Non tutti i vini sono fatti per migliorare invecchiando, benché di grande annata a cinque stelle. Molti sono buoni subito e pur provenendo da uve sanissime e nobili non reggono più di qualche anno, anzi sono migliori da giovani. C’è solo un piccolo gruppo di vini che migliora con l’invecchiamento in botte e in bottiglia, perché un conto sono i periodi di maturazione e affinamento del vino nella cantina del produttore e un’altra cosa è la capacità di sopravvivere a lungo nel tempo e anche di migliorare, almeno fino a un certo punto nella cantinetta dell’acquirente. Una permanenza esagerata in legno e in bottiglia non renderà certo migliori i vini, nemmeno i più grandi, quelli che non sono ancora pienamente formati in giovinezza, ma che diventano eccellenti dopo un periodo d’invecchiamento sperimentato e ben calibrato dal produttore. Ecco perché non si dovrebbe prendere mai per oro colato il buon detto popolare che il vino buono migliora invecchiando.

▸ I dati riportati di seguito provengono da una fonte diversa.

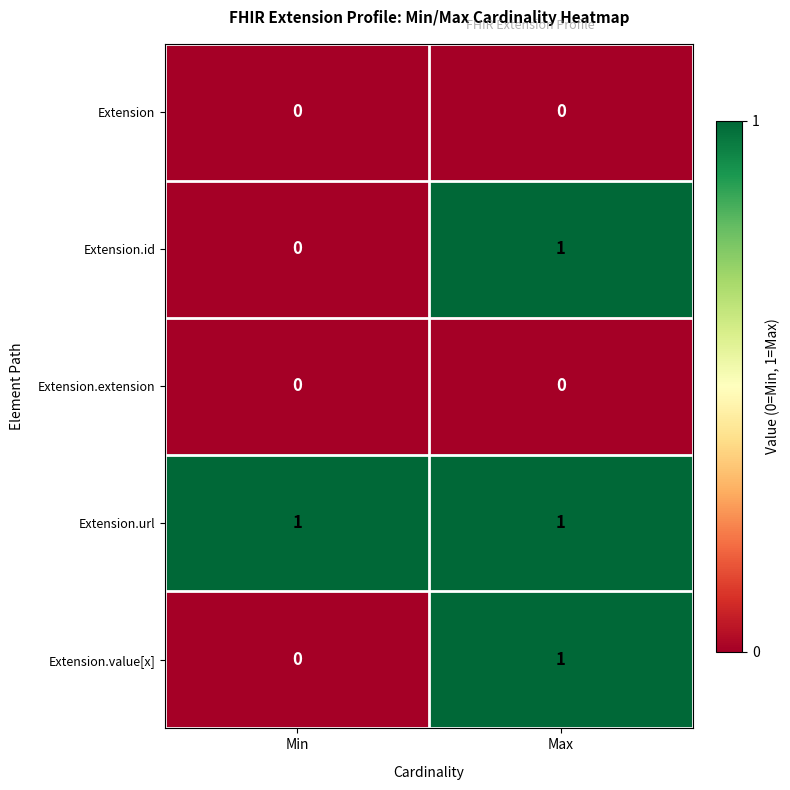

Rank the categories by Extension.value[x] value from highest to lowest.

Max, Min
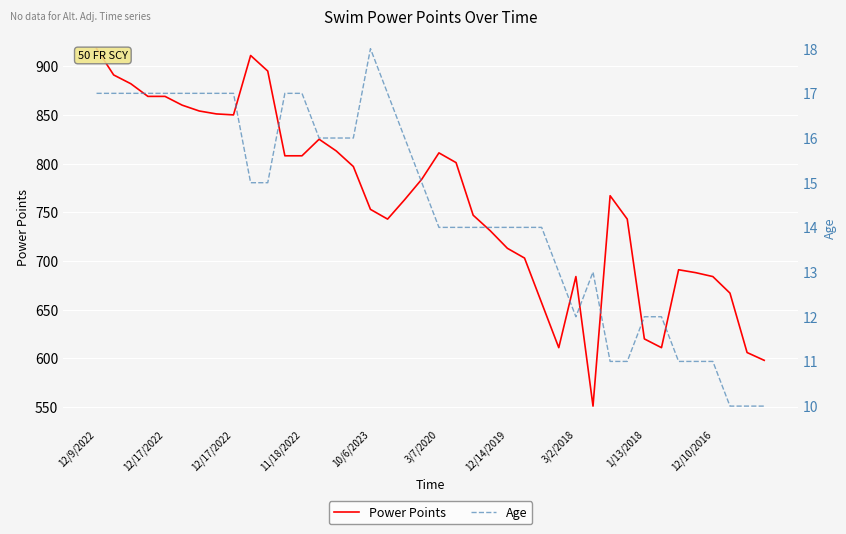

What is the lowest value of the Age series?

10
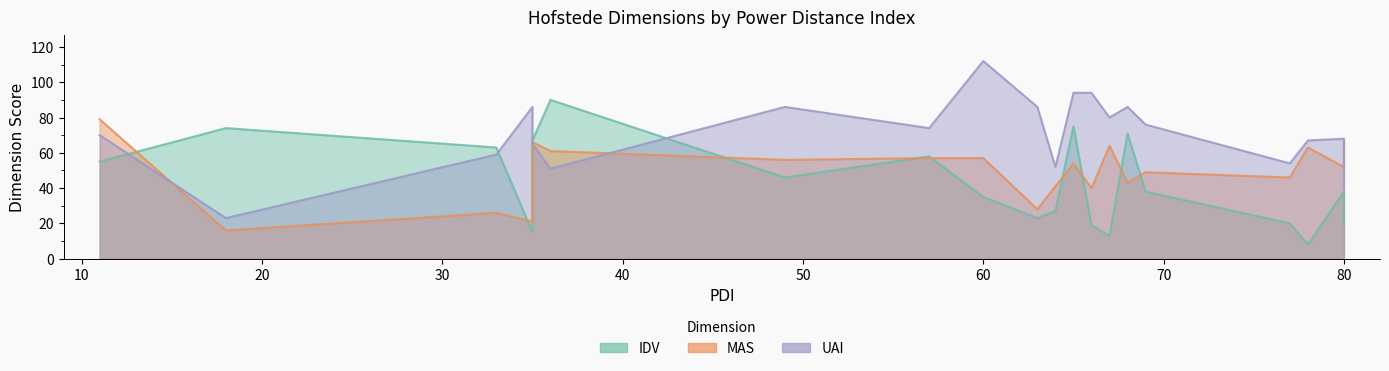

What is the lowest value of the UAI series?

23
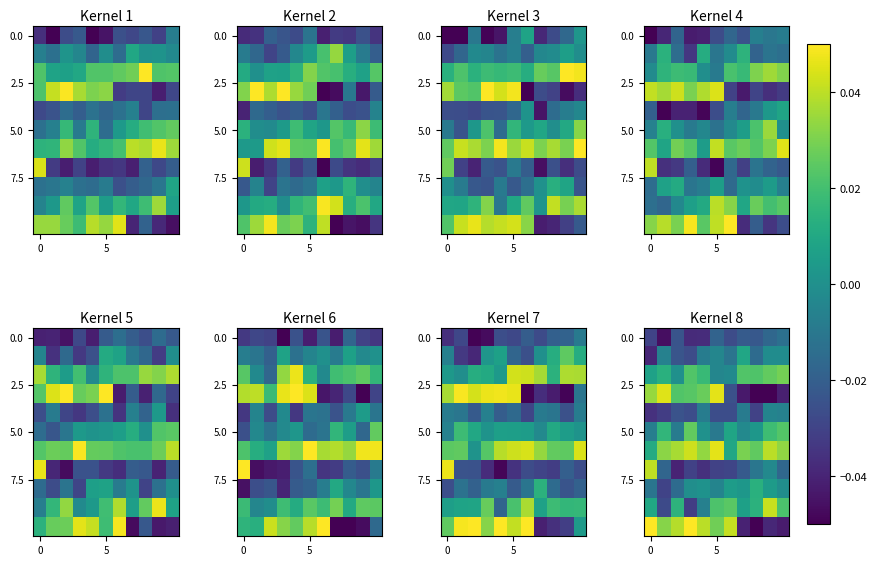

At which category is the sum across all series the highest?

5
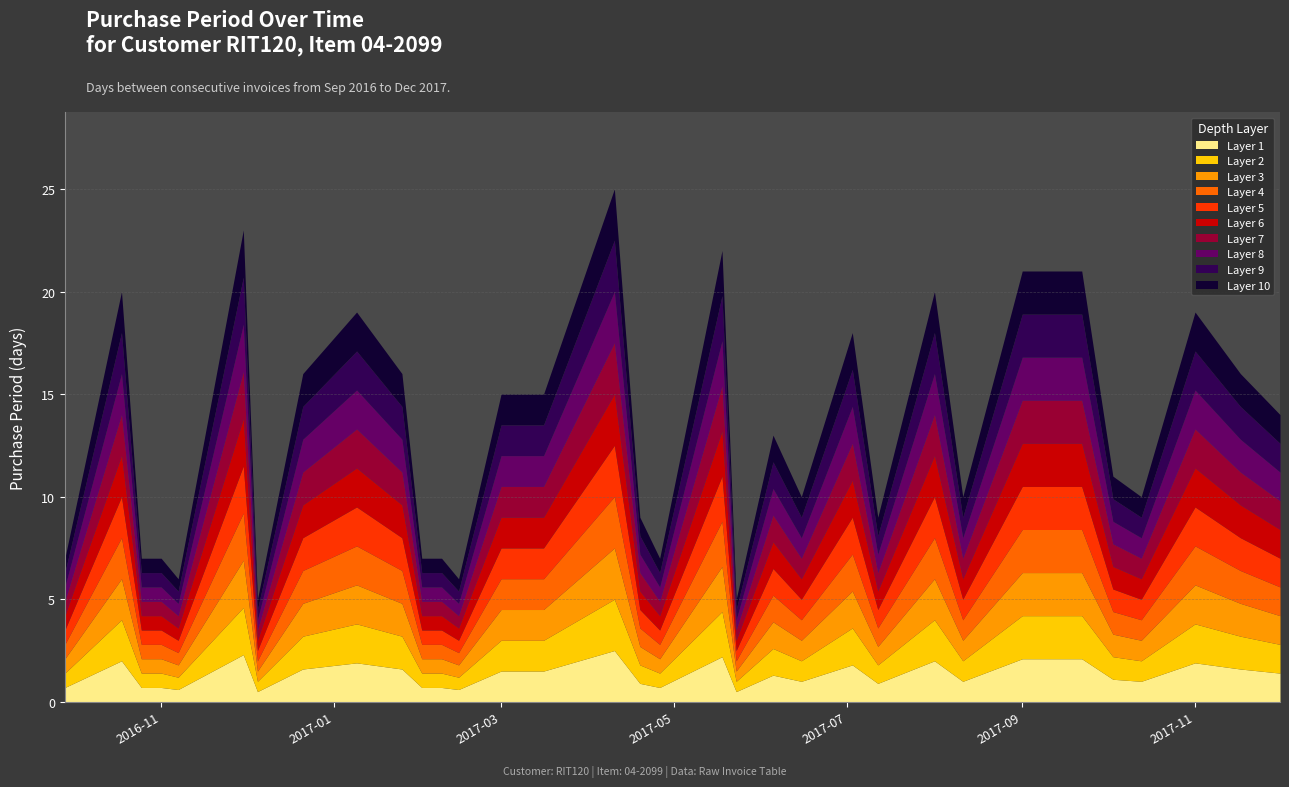

What is the maximum value shown in the chart?

25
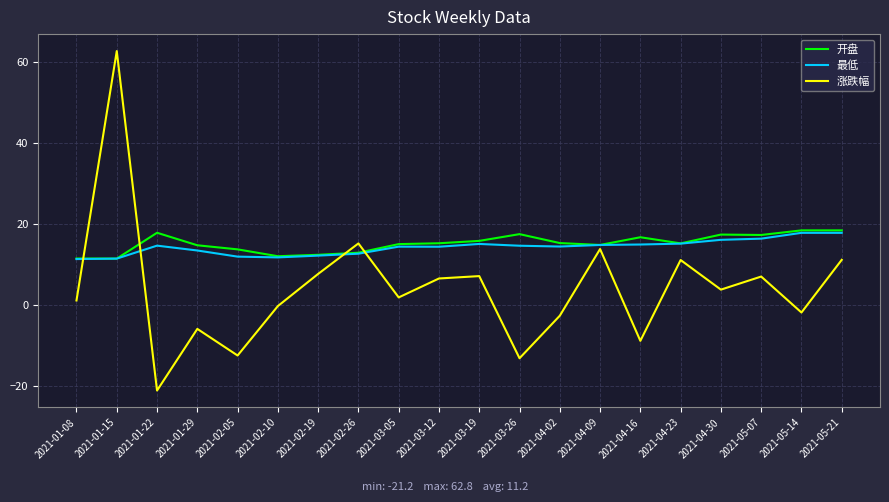

True or false: 最低 has more than 2 points higher than both neighbors.

True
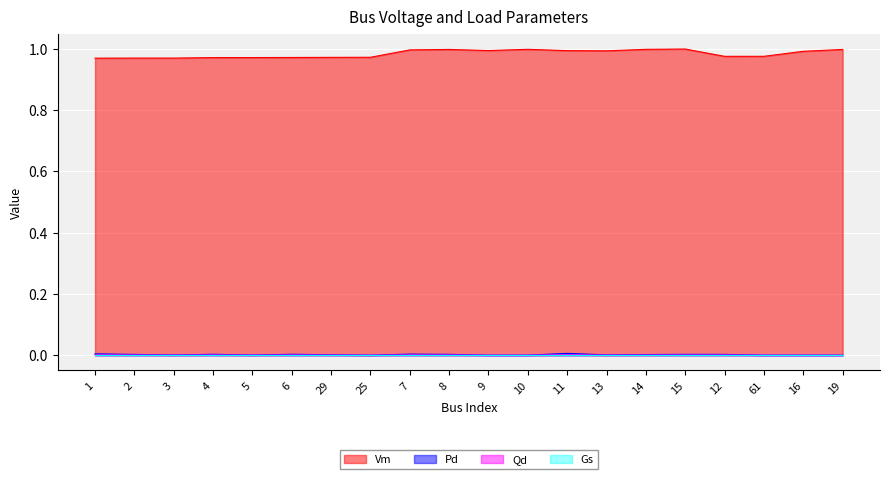

The value of Vm at 16 is 1.3. True or false?

False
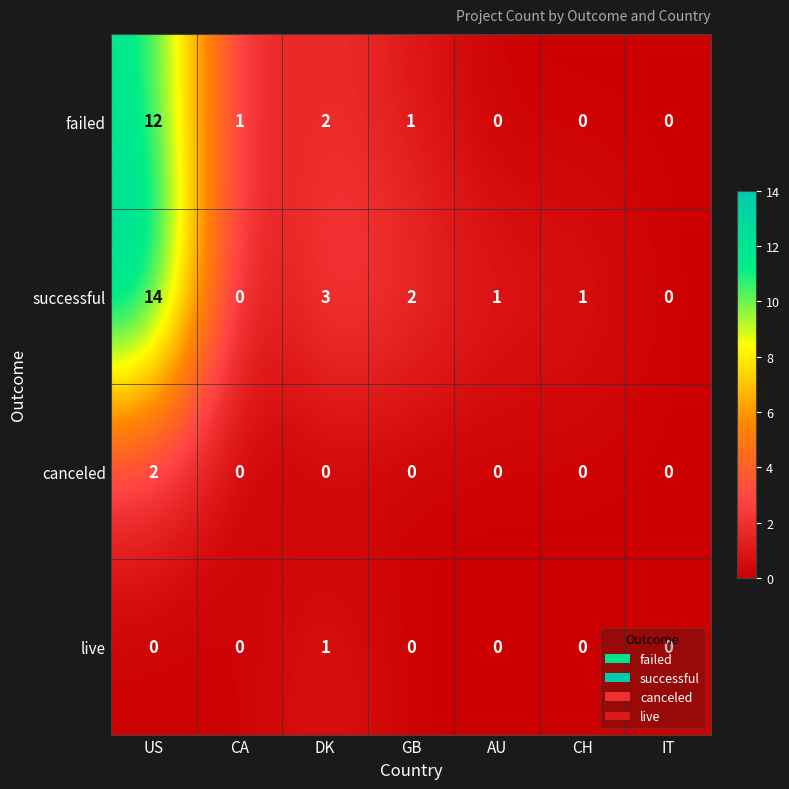

At which label does failed first exceed 1?

US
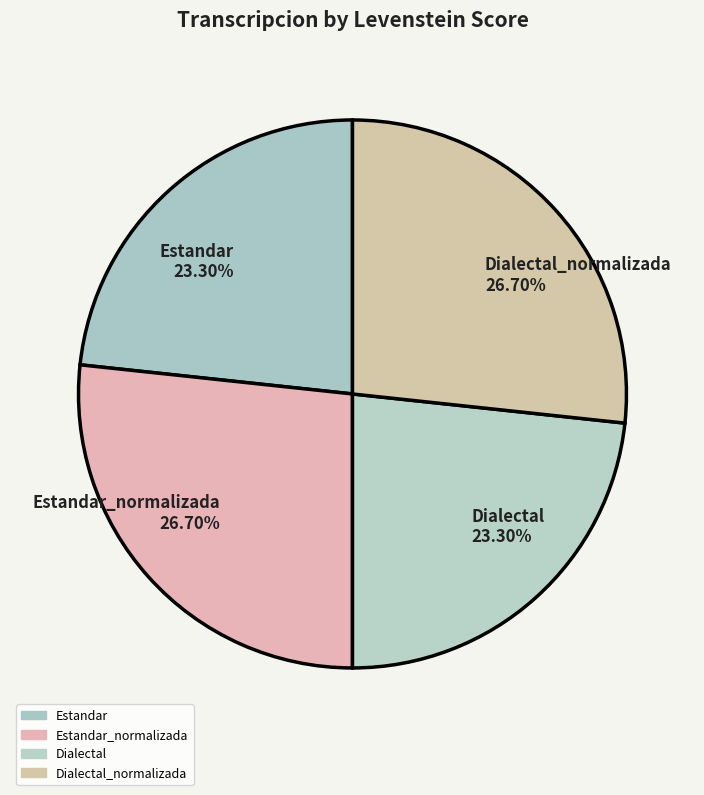

Do Dialectal and Estandar together represent more than half of the pie?

No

Se i produttori dovessero mantenere presso di sé tutte le bottiglie per qualche anno in più di quelli previsti dal disciplinare, inoltre, si dovrebbero raddoppiare perlomeno le cantine, ma i costi, come i prezzi, andrebbero alle stelle, sicuramente ai livelli dei cru più famosi di Borgogna come Romanée-Conti, Vosne-Romanée, La Tâche, Richebourg, Romanée-Saint-Vivant, Vosne-Romanée e Grands Echézeaux. È vero che alcuni produttori trattengono già le migliori riserve presso le proprie cantine per un periodo maggiore, ma al comune consumatore conviene di più acquistare i vini magari dei concorrenti non appena messi in commercio, pensando che poi possano migliorare ancora presso di sé, cosa piuttosto improbabile per la stragrande maggioranza dei vini.

Come ha scritto, infatti, l’amico Angelo Peretti sul suo The Internet Gourmet, “Si può bere benissimo senza svenarsi. Occorre metterci impegno, ricerca, passione. Ma si può bere benissimo anche senza sborsare un sacco di soldi per la griffe. E con i quattrini che avreste destinato a una sola bottiglia potete farvi una bella full immersion in una serie di etichette della medesima denominazione. Etichette minori, di minor fama e minor forza evocatrice, certo, ma buone. E tanto mi basta”.

E poi c’è da dire che anche non avere l’età può costituire un pregio, specialmente per la gran parte delle pietanze quotidiane, specialmente quelle casalinghe, delle pizzerie e dei fast-food. Alcuni delicatissimi vini di grande pregio sono molto più adatti a una fragrante trifolata di funghi che a un succulento brasato, ma sono fatti per non invecchiare, bensì per accompagnare bene la pastasciutta, le verdure, i filettini di petto di pollo, il roast-beef, le grigliate di salsicce o le scaloppine. Insomma, delle diavolerie cinesi non se ne sentiva proprio il bisogno, anche perché il cosiddetto lifting operato da un alchimista o… un elettroshock come quello che può subire un elettricista possono soltanto modificare uno o l’altro dei tanti aspetti di un vino e neanche quello più importante, ma l’anima gliela tolgono di sicuro tutta.